MERCED, Calif. (AP) — After a months-long manhunt, police arrested a suspect in the death of an 8-year-old girl who had been reported missing before her body was found last March inside a central California home, authorities said Sunday.
Dhante Jackson was taken into custody Saturday in the San Francisco Bay Area city of Newark on suspicion of killing Sophia Mason, police and the California attorney general's office said.
Investigators determined the child suffered continuous physical abuse, was malnourished and at times was forced to live in a shed in the backyard of Jackson's home, Merced Police Department Lt. Joe Perez said during a news conference Sunday.
Jackson was in a relationship with the young victim's mother, 30-year-old Samantha Johnson, who was arrested in March and has pleaded not guilty to murder and child abuse, prosecutors said.
Jackson, 34, also faces murder and child abuse charges. It wasn't known Sunday if he has an attorney who could speak on his behalf.
Four other people were arrested Saturday on suspicion of helping Jackson evade arrest, Perez said.
"In my 20 years of law enforcement, this case is the most disturbing and horrific that I've seen," the lieutenant said.
Sophia was reported missing by relatives in the San Francisco Bay Area city of Hayward.

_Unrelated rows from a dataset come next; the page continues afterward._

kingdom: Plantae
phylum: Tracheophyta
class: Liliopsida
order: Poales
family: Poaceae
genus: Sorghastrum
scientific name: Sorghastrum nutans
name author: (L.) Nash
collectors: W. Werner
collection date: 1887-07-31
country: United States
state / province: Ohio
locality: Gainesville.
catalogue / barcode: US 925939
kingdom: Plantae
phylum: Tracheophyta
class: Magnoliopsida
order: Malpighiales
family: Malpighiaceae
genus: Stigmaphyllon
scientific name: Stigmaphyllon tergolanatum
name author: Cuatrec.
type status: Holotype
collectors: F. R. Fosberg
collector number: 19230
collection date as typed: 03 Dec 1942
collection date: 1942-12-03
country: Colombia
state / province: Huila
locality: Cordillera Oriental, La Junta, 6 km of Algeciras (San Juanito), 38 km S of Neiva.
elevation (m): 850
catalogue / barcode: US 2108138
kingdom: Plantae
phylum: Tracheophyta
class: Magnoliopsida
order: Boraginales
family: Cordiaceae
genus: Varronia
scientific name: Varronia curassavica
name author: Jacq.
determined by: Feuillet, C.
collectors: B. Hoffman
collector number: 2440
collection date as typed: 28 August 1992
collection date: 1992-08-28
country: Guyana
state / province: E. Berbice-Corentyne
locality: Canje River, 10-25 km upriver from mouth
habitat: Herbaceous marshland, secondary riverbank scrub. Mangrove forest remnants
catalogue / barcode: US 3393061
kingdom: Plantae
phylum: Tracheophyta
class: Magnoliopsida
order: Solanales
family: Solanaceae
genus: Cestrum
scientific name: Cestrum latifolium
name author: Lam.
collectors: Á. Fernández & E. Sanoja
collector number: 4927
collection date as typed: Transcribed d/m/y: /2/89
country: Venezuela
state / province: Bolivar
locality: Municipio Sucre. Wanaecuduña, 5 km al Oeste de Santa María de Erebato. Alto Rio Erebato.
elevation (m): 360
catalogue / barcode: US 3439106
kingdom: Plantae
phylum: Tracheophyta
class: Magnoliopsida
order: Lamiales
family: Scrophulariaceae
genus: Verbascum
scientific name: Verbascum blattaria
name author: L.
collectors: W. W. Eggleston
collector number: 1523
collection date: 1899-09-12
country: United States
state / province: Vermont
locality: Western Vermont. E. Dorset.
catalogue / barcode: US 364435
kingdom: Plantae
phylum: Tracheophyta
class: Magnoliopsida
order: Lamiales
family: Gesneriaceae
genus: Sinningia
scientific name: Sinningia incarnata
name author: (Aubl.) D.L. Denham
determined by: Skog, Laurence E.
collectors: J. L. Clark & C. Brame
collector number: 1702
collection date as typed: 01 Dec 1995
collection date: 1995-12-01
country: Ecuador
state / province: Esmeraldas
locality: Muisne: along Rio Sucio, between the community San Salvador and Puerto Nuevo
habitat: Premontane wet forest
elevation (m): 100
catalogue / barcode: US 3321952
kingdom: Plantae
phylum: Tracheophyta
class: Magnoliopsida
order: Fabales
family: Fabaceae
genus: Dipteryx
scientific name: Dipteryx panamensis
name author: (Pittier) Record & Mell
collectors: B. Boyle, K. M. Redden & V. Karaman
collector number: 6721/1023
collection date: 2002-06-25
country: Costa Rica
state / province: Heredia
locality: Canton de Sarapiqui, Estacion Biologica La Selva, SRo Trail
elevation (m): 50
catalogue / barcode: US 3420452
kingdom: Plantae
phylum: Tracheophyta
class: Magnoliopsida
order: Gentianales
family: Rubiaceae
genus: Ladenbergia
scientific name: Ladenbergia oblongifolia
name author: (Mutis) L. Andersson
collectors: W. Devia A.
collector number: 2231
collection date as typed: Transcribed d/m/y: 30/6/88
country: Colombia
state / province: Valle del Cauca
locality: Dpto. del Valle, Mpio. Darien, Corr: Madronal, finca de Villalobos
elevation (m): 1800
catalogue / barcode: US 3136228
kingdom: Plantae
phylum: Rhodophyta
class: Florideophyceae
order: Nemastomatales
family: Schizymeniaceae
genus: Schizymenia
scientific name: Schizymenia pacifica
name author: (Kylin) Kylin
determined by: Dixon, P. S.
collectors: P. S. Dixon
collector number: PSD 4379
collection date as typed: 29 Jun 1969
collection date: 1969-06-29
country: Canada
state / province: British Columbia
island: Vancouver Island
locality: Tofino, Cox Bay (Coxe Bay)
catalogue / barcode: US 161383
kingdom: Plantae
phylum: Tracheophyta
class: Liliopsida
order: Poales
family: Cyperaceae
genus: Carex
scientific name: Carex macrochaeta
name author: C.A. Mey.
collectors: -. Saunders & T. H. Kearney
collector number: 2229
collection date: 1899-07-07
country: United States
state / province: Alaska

They told police they had not had contact with the girl since December, and that she was known to stay at different locations between Hayward and Southern California.
The missing person report led Hayward police to arrest Johnson on a warrant stemming from a case of child abuse in Alameda County last year, police said.
Statements Johnson made to Hayward police prompted them to ask for assistance from the Merced Police Department, which served a search warrant in March at the house in Merced where Jackson lived, they said.
Merced police found Sophia's body in a bathtub, inside a locked bathroom, according to court documents.
Johnson told a Merced police detective that Jackson, her boyfriend, had kept Sophia in a shed and that the child was subjected to physical and sexual abuse by Jackson.
Sophia twice personally told social workers that her mother had choked and hit her, according to child-welfare documents uncovered by the Bay Area News Group.
At one point, the internal documents show, a teacher and a social worker reported grave concerns over what they considered signs of abuse.
Sophia's grandmother, Sylvia Johnson, last week filed a wrongful death legal claim against Alameda County, alleging the Department of Child and Family Services didn't do enough to protect the little girl.
Alameda County has 45 days to respond to the family's claims, the news group reported Sunday. If no settlement is offered by the county and the claim is rejected, the family has six months to file a lawsuit.